Changes to the guidance could significantly impact procurement disputes. To take one example, guidance enabling faster litigation would clearly play into the court’s consideration of “the need to avoid delay in the supply of goods, services and works” when assessing whether to lift the automatic suspension.

Other points to note

  • Part 6 of the Bill introduces new rules on “regulated below-threshold contracts”, with the thresholds for notifiable below-threshold contracts being £12,000 for central government authority, or £30,000 for any other contracting authority.
  • Buyers are required to have regard to the government strategy priorities for procurement as set out in the National Procurement Policy Statement.
  • A contract modification is permitted if the contracting authority considers inter alia that a known risk has materialised (i.e. a risk that could jeopardise the satisfactory performance of the contract but could not be addressed in the contract as awarded and was identified in the tender or transparency notice for award of the contract).
  • The language of the Bill is different to that used in the current procurement regime and, at first glance, more accessible to authorities, suppliers and practitioners alike. It remains to be seen if these changes materially affect well-established concepts and definitions.

What happens next?

As it stands, the Bill doesn’t represent as much of a change to the existing regime as some might have expected.

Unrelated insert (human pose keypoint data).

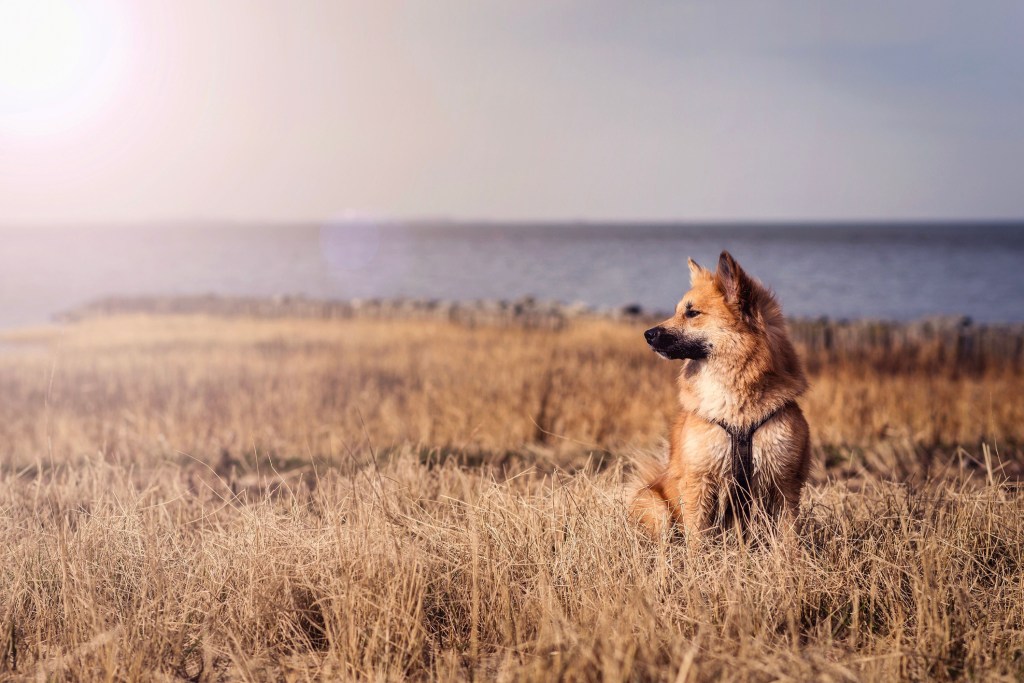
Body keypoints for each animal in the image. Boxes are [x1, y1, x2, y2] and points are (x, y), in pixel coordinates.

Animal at [626, 252, 811, 540]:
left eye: (692, 313)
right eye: (678, 311)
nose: (647, 334)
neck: (737, 406)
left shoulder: (784, 482)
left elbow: (788, 537)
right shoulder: (698, 481)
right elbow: (697, 539)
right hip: (657, 508)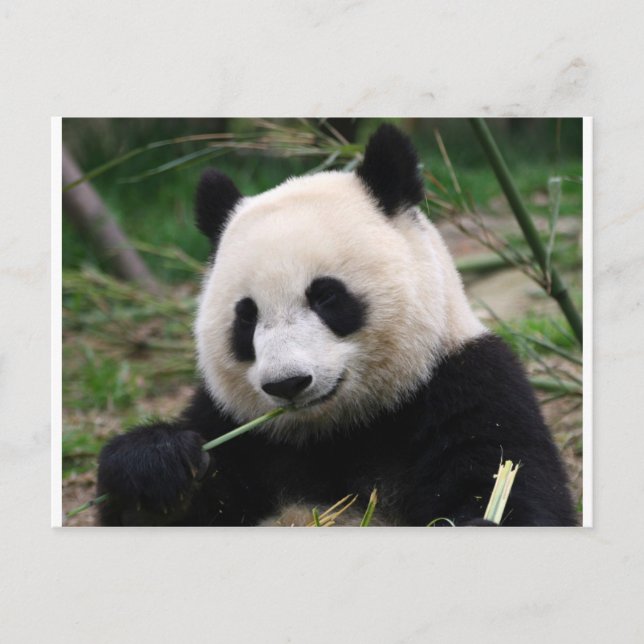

The exception could be in the area of lifting automatic suspensions, which may now see its own procurement specific test. However, given the latitude for discretion the new formulation affords, only time will tell as to how this will play out in practice.

The Bill is due to have its second reading and be debated for the first time on 25 May 2022 and is likely to be amended as it undergoes the parliamentary process.  In its current form, therefore, the Bill may only partially resemble what is ultimately enacted which isn’t expected to come into force until at least 2023.

The government has promised a minimum six-month implementation period to allow authorities and suppliers to prepare. In the meantime, the existing Public Contracts Regulations 2015 and equivalent defence, utilities and concessions procurement regimes will continue to apply.

This document provides a general summary and is for information/educational purposes only. It is not intended to be comprehensive, nor does it constitute legal advice. Specific legal advice should always be sought before taking or refraining from taking any action.